GOALS:
a. Summarize the marshaling post in two sentences.
b. Render this sentence from the marshaling post in Spanish: "Furthermore, you've got arrays where you shouldn't have arrays."
c. From the marshaling post, return the passage that begins at the words "over the voluminous" and stops after "a portability headache.", with nothing changed.

[Mono-list] Marshaling bug?

Jonathan Pryor jonpryor@vt.edu
Sat, 25 Oct 2003 12:40:23 -0400


Pardon me for saying this, but your SWT code is borked.  Seriously.

Why?  Opaque pointer values should be expressed as a System.IntPtr, not
a System.Int32 ("int").  This is so that if you ever move to a platform
with a different sized pointer (say, 64-bit Opteron, or PowerPC 970, or
UltraSparc, or...), you won't kill all your pointer values.

Furthermore, you've got arrays where you shouldn't have arrays. 
Consider the prototype for g_utf8_to_utf16:

	gunichar* g_utf8_to_utf16 (const gchar *str,
		glong len,
		glong *items_read,
		glong *items_written,
		GError **error);

Then, consider how C code would call it:

	int items_read, items_written;
	const char* str = "this is my utf-8 string";
	gunichar* result = 
		g_utf8_to_utf16 (str, strlen (str),
			&items_read,
			&items_written,
			NULL /* ignore errors */);

Assuming that we don't want to handle wrapping GError in C#, this would
be a better wrapper:

	[DllImport(...)]
	static extern IntPtr g_utf8_to_utf16 (byte[] str, int len, 
		out int items_read, out int items_written,
		IntPtr error /* pass IntPtr.Zero for this */);

Notice that "items_read" and "items_written" are mapped to a "out"
parameter, instead of an array.  This is more appropriate for this
function (and for any function similar to it -- items_read and
items_written aren't holding arrays, they're just an "out" pointer for
various data).

To answer your last question: what's the advantage of this:

	string s = "Let's i18n, baby...do it hard!";
	IntPtr unmanaged_memory = Marshal.StringToHGlobalAnsi (s);

over the voluminous amounts of code you demonstrated before?  Well, it's
shorter.

But it's also seriously broken, at least from a
cross-platform/portability perspective.  Here's why:

  - Not all platforms support "HGLOBAL".  On Unix platforms, this is
    likely to be normal g_malloc/g_free, but on Windows, this should
    be using the GlobalAlloc and GlobalFree Win32 APIs.  Which means
    you have different functions to call on different platforms, which
    will be a portability headache.

SUPPLIED ENTRIES:

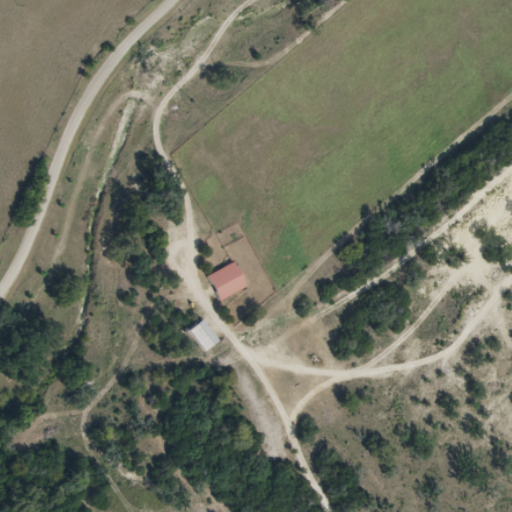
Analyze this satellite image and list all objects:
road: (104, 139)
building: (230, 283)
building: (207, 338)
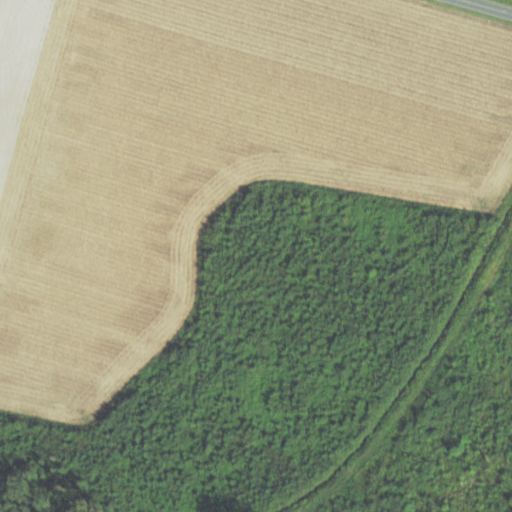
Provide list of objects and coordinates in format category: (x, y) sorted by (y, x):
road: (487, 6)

* * *

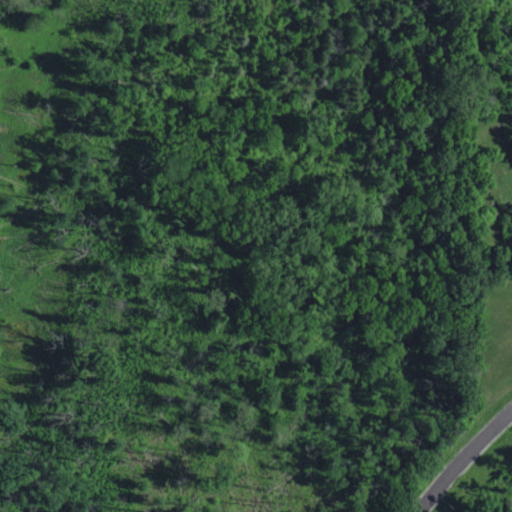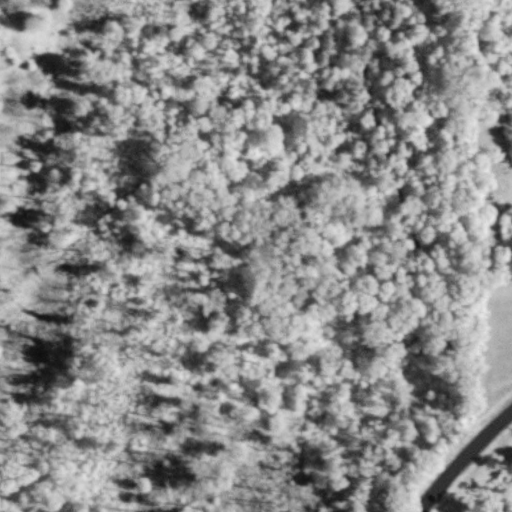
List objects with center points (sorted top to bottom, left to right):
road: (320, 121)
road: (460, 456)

RESULTS IN ORDER:
a. Opaque pointer values in the SWT code should be System.IntPtr rather than int, so they survive platforms with different pointer sizes, and items_read and items_written in g_utf8_to_utf16 should be mapped to out parameters instead of arrays. Marshal.StringToHGlobalAnsi is shorter than the earlier code but is broken from a portability perspective, because not all platforms support HGLOBAL.

b. Además, tienes arreglos donde no deberías tener arreglos.

c.
over the voluminous amounts of code you demonstrated before?  Well, it's
shorter.

But it's also seriously broken, at least from a
cross-platform/portability perspective.  Here's why:

  - Not all platforms support "HGLOBAL".  On Unix platforms, this is
    likely to be normal g_malloc/g_free, but on Windows, this should
    be using the GlobalAlloc and GlobalFree Win32 APIs.  Which means
    you have different functions to call on different platforms, which
    will be a portability headache.